Task description
Only the opening lines of the listing, through the one with "and nuclear positivity", are to be retyped, each exactly as it stands.

>>>>

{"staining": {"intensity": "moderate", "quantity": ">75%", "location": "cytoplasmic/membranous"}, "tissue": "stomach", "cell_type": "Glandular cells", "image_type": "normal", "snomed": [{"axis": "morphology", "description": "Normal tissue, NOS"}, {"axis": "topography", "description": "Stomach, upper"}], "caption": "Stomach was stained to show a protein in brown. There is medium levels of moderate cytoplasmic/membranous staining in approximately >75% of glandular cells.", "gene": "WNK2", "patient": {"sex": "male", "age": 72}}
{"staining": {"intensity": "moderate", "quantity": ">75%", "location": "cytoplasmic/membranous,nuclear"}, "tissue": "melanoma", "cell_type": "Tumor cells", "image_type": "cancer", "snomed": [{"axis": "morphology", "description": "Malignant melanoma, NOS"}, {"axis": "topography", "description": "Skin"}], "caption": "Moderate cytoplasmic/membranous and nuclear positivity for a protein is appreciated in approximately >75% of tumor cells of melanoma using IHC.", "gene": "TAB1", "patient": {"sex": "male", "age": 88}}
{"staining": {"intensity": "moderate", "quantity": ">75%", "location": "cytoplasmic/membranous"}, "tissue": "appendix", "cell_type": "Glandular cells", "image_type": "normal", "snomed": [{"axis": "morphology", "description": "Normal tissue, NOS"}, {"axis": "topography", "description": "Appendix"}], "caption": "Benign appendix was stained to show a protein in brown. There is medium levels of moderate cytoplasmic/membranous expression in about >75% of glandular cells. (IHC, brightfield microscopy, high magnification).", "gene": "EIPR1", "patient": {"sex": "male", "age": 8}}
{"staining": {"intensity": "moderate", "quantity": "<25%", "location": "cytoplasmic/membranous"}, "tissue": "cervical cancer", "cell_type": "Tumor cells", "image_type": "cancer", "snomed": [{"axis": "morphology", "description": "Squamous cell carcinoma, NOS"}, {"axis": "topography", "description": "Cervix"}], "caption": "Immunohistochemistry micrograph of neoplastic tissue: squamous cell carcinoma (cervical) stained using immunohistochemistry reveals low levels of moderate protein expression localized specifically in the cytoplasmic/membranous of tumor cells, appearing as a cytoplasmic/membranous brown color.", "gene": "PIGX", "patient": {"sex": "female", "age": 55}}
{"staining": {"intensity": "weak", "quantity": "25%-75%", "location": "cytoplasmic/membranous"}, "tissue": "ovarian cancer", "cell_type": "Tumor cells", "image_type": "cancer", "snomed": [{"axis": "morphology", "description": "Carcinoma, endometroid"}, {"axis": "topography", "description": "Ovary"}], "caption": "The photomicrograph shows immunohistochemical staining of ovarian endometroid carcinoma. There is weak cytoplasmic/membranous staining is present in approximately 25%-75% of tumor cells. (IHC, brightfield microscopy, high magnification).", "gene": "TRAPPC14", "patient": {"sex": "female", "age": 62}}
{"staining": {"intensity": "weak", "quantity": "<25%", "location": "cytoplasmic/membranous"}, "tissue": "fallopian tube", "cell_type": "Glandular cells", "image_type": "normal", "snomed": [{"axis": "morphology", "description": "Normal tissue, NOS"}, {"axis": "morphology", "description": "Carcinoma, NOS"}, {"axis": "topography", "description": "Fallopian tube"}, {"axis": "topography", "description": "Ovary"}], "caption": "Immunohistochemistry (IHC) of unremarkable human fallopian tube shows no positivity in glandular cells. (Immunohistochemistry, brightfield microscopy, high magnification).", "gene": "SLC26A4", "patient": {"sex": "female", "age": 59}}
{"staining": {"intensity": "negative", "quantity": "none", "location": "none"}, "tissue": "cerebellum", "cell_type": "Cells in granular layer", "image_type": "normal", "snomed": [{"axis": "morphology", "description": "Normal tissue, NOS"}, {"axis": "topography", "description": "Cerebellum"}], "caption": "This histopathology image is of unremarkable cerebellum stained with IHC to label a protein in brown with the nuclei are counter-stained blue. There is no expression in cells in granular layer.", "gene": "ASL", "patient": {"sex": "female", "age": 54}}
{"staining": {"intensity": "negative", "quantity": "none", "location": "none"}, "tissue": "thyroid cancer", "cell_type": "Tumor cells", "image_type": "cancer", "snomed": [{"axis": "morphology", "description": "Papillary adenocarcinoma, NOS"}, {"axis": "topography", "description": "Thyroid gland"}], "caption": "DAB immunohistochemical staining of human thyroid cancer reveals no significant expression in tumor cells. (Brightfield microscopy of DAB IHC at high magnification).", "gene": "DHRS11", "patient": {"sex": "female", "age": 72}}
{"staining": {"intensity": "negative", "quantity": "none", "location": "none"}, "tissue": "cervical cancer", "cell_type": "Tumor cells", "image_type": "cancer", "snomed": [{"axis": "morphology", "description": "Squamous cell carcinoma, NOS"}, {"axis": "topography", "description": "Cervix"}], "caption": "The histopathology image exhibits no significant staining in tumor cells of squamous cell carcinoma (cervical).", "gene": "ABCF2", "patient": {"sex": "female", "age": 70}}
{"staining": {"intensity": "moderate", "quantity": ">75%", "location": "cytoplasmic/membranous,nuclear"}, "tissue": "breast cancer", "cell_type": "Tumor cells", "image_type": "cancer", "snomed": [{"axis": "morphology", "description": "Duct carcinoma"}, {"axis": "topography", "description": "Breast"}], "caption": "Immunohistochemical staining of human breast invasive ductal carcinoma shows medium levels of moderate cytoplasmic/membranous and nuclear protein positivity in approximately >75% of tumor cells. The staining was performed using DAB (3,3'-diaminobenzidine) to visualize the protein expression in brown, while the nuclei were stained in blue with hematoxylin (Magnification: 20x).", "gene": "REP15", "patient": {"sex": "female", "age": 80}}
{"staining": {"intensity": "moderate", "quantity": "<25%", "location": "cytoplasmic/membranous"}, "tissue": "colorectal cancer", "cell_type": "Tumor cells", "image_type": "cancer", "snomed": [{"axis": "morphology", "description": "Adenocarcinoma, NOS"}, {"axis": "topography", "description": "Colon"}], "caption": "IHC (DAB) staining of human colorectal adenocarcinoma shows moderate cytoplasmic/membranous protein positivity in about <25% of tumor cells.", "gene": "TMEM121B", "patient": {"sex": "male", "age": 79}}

<<<<

The completed task
{"staining": {"intensity": "moderate", "quantity": ">75%", "location": "cytoplasmic/membranous"}, "tissue": "stomach", "cell_type": "Glandular cells", "image_type": "normal", "snomed": [{"axis": "morphology", "description": "Normal tissue, NOS"}, {"axis": "topography", "description": "Stomach, upper"}], "caption": "Stomach was stained to show a protein in brown. There is medium levels of moderate cytoplasmic/membranous staining in approximately >75% of glandular cells.", "gene": "WNK2", "patient": {"sex": "male", "age": 72}}
{"staining": {"intensity": "moderate", "quantity": ">75%", "location": "cytoplasmic/membranous,nuclear"}, "tissue": "melanoma", "cell_type": "Tumor cells", "image_type": "cancer", "snomed": [{"axis": "morphology", "description": "Malignant melanoma, NOS"}, {"axis": "topography", "description": "Skin"}], "caption": "Moderate cytoplasmic/membranous and nuclear positivity for a protein is appreciated in approximately >75% of tumor cells of melanoma using IHC.", "gene": "TAB1", "patient": {"sex": "male", "age": 88}}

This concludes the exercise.